12/20/13

Caring for a Patient Receiving Continuous Wound Perfusion Pain Management

Goal: The patient reports increased comfort and/or decreased pain, without adverse effects.

1. Check the medication order against the original medical order, according to agency policy. Clarify any inconsistencies. Check the patient’s chart for allergies.

2. Know the actions, special nursing considerations, safe dose ranges, purpose of administration, and adverse effects of the medications to be administered. Consider the appropriateness of the medication for this patient.

3. Perform hand hygiene and put on PPE, if indicated.

4. Identify the patient.

5. Close the door to the room or pull the bedside curtain.

6. Assess the patient’s pain. Administer postoperative analgesic, as ordered.

7. Check the medication label attached to the balloon. Compare with the medical order and MAR, per facility policy. Assess the patient for perioral numbness or tingling, numbness or tingling of fingers or toes, blurred vision, ringing in the ears, metallic taste in the mouth, confusion, seizures, drowsiness, nausea and/or vomiting. Assess the patient’s vital signs.

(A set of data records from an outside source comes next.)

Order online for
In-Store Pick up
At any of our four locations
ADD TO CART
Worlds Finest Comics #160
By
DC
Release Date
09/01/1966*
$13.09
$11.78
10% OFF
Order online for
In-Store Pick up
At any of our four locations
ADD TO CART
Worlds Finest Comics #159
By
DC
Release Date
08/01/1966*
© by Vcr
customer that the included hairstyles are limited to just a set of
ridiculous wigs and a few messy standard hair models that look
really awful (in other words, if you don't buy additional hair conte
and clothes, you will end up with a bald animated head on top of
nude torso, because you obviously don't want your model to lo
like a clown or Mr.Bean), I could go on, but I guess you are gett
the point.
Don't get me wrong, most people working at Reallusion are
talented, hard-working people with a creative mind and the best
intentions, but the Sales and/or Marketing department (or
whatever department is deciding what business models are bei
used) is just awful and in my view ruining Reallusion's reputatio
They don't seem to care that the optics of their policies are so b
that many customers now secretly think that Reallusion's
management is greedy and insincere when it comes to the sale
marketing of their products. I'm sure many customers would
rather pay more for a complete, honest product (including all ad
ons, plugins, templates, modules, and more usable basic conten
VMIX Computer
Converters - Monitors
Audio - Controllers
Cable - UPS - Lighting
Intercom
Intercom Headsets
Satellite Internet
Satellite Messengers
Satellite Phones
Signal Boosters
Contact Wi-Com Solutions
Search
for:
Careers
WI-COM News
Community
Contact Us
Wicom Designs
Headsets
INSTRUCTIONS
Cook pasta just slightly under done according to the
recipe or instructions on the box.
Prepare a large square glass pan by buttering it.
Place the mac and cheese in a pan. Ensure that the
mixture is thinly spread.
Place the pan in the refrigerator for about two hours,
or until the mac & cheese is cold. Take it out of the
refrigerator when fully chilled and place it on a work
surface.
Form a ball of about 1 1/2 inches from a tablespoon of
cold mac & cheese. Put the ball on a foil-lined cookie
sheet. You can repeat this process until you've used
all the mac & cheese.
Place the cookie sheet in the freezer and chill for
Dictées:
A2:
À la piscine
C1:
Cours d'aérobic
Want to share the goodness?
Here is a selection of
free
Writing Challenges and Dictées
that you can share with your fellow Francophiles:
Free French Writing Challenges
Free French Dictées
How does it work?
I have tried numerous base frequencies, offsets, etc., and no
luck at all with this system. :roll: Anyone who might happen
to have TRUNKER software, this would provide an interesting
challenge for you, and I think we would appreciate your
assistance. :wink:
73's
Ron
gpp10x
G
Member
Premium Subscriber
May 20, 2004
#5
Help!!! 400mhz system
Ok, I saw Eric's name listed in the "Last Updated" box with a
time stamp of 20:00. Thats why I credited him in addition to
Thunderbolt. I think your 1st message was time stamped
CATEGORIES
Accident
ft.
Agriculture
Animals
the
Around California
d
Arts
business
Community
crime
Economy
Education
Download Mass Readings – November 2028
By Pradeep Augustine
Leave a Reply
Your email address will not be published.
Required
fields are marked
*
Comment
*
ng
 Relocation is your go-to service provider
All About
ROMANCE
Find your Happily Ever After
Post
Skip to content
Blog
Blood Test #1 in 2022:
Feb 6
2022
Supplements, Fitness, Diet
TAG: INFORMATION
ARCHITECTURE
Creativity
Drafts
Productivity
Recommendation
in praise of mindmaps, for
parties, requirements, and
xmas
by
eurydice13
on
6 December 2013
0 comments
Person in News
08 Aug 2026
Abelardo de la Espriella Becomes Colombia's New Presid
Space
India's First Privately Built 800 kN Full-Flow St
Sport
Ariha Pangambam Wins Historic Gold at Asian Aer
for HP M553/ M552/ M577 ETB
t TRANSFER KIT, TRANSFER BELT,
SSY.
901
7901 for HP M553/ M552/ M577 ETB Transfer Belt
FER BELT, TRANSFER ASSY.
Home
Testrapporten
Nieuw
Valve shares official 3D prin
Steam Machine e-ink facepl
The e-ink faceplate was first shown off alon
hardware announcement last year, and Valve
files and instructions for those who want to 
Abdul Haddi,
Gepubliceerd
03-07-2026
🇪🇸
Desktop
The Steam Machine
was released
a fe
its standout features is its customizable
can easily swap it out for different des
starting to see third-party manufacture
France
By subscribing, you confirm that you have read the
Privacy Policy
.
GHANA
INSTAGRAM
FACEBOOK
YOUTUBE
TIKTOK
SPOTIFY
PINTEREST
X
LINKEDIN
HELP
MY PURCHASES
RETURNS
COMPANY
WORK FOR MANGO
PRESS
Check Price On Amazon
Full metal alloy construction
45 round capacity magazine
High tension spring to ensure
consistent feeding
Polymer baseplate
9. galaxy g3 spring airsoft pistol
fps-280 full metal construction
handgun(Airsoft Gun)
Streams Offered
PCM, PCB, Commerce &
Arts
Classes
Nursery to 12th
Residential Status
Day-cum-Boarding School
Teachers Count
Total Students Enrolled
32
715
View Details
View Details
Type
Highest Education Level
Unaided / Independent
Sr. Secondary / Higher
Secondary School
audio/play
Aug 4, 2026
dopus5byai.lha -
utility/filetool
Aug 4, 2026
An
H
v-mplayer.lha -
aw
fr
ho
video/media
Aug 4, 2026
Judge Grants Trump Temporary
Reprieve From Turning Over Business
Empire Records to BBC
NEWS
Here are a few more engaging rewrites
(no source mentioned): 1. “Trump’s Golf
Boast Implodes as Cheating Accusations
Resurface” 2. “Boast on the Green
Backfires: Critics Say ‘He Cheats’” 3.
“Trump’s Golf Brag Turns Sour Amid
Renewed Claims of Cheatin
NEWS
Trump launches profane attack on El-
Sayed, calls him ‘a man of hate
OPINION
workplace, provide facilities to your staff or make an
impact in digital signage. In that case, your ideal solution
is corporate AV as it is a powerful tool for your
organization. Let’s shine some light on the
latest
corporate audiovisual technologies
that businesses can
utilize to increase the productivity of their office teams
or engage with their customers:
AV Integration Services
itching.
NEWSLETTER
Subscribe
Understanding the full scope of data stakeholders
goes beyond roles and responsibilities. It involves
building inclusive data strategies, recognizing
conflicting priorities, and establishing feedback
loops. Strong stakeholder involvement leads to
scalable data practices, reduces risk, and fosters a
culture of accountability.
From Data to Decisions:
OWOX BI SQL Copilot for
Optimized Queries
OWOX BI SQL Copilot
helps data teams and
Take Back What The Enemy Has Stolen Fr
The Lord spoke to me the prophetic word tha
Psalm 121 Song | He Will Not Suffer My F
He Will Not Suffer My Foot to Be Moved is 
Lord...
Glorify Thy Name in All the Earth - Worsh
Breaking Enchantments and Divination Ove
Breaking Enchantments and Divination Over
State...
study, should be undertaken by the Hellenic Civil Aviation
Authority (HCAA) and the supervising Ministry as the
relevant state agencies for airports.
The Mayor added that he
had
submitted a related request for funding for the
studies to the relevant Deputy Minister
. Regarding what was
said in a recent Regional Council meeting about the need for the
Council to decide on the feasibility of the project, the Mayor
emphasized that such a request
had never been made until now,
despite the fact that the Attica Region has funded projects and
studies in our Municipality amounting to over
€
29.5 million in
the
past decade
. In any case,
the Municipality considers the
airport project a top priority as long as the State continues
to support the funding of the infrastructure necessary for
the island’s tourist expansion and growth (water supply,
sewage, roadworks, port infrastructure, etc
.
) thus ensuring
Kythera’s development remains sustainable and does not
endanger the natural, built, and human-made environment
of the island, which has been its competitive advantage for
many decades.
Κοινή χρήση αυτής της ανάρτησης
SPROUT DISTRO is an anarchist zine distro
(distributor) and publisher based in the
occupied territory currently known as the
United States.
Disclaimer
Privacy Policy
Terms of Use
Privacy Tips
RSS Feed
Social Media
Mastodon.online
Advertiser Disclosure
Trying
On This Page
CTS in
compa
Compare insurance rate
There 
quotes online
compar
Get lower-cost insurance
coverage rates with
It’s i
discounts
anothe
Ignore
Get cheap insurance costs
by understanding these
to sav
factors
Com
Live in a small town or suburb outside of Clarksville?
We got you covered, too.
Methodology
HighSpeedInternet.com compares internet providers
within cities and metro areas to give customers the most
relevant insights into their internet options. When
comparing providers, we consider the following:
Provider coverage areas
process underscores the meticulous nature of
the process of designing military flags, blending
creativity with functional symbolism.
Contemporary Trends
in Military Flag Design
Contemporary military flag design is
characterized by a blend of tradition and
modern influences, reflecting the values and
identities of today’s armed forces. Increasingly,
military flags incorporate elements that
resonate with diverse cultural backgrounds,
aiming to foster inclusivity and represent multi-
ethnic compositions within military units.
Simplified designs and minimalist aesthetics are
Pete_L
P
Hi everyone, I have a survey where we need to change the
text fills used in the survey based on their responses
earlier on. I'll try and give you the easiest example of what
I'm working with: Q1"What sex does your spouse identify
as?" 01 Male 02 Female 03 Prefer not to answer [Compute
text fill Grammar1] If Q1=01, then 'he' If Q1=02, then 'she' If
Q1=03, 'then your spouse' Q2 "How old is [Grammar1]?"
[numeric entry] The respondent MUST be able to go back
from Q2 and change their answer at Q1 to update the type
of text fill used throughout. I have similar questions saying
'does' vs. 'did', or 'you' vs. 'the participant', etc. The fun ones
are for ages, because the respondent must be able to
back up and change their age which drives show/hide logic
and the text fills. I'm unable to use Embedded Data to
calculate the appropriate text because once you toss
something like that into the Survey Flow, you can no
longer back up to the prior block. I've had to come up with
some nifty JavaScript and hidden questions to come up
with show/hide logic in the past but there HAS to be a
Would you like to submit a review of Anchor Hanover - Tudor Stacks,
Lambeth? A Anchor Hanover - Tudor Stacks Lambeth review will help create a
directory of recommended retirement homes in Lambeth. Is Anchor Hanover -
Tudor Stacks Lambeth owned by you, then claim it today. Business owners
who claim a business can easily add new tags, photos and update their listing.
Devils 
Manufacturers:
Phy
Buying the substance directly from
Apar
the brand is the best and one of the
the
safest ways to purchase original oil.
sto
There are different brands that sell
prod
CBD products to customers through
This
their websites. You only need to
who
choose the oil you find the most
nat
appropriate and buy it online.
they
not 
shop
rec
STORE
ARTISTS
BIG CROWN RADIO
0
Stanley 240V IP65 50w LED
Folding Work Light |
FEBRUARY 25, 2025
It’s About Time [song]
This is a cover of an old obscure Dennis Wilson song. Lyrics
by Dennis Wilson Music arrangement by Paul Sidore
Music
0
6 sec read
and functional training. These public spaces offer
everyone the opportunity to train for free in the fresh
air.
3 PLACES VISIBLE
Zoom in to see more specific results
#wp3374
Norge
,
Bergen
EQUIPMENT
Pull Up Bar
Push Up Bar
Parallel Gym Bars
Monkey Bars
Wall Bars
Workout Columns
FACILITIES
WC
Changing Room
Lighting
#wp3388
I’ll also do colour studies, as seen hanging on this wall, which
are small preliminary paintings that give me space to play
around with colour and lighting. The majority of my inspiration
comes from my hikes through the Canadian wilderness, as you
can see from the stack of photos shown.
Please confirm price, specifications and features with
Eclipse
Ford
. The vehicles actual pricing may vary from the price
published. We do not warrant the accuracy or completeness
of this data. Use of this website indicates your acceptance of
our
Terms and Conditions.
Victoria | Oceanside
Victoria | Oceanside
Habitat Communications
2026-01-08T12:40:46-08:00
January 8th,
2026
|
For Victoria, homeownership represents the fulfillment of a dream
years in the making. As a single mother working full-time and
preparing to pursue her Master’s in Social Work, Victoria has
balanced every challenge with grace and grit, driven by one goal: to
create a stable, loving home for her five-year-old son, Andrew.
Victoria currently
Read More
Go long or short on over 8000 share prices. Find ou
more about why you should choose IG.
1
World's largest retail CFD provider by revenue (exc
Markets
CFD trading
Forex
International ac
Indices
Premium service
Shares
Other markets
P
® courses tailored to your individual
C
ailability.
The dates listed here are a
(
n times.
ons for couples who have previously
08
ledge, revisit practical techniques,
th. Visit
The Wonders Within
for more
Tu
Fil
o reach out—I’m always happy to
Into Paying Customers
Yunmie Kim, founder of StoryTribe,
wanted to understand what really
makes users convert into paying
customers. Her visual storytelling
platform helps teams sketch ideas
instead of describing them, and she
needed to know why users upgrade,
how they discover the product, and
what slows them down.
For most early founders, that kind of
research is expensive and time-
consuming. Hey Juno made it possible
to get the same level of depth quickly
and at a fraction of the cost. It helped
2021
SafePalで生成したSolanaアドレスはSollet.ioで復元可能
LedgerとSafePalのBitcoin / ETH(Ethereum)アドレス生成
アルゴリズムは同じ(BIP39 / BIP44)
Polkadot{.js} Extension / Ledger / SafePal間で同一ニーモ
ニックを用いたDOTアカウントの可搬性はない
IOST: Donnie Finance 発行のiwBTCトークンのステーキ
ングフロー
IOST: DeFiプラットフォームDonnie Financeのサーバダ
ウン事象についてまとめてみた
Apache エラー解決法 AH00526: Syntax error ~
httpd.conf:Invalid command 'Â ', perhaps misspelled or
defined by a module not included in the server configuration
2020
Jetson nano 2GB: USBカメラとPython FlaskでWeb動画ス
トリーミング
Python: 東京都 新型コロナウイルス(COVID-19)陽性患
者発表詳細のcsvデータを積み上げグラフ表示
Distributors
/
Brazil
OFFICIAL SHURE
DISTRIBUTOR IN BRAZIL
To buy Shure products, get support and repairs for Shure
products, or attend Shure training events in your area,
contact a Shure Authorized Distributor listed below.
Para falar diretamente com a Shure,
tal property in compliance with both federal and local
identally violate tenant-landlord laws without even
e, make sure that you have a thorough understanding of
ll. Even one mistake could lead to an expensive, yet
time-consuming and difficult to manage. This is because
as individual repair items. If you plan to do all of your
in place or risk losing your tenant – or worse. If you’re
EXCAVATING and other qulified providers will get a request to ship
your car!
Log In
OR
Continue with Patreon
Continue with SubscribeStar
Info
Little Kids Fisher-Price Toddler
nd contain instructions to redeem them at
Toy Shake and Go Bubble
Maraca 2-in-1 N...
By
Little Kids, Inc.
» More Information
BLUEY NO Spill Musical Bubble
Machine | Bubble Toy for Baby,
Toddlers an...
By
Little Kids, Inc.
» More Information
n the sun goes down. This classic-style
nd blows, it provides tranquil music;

8. Put on gloves. Assess the wound perfusion system. Inspect tubing for kinks; check that the white tubing clamps are open. If tubing appears crimped, massage area on tubing to facilitate flow. Check filter in tubing, which should be unrestricted and free from tape.

9. Check the flow restrictor to ensure it is in contact with the patient’s skin. Tape in place, as necessary.

10. Check the insertion site dressing. Ensure that it is intact. Assess for leakage and dislodgement. Assess for redness, warmth, swelling, pain at site, and drainage.

11. Review the device with the patient. Review the function of the device and reason for use. Reinforce the purpose and action of the medication to the patient.

To Remove the Catheter
12. Check to ensure that infusion is complete. Infusion is complete when the delivery time has passed and the balloon is no longer inflated.

13. Perform hand hygiene. Identify the patient. Put on gloves. Remove the catheter site dressing. Loosen adhesive skin closure strips at catheter site.

14. Grasp the catheter close to the patient’s skin at the insertion site. Gently pull catheter to remove. Catheter should be easy to remove and not painful. Do not tug or quickly pull on the catheter during removal. Check the distal end of the catheter for the black marking.

15. Cover puncture site with a dry dressing, according to facility policy.

16. Dispose of the balloon, tubing, and catheter according to facility policy.

17. Remove gloves and additional PPE, if used. Perform hand hygiene.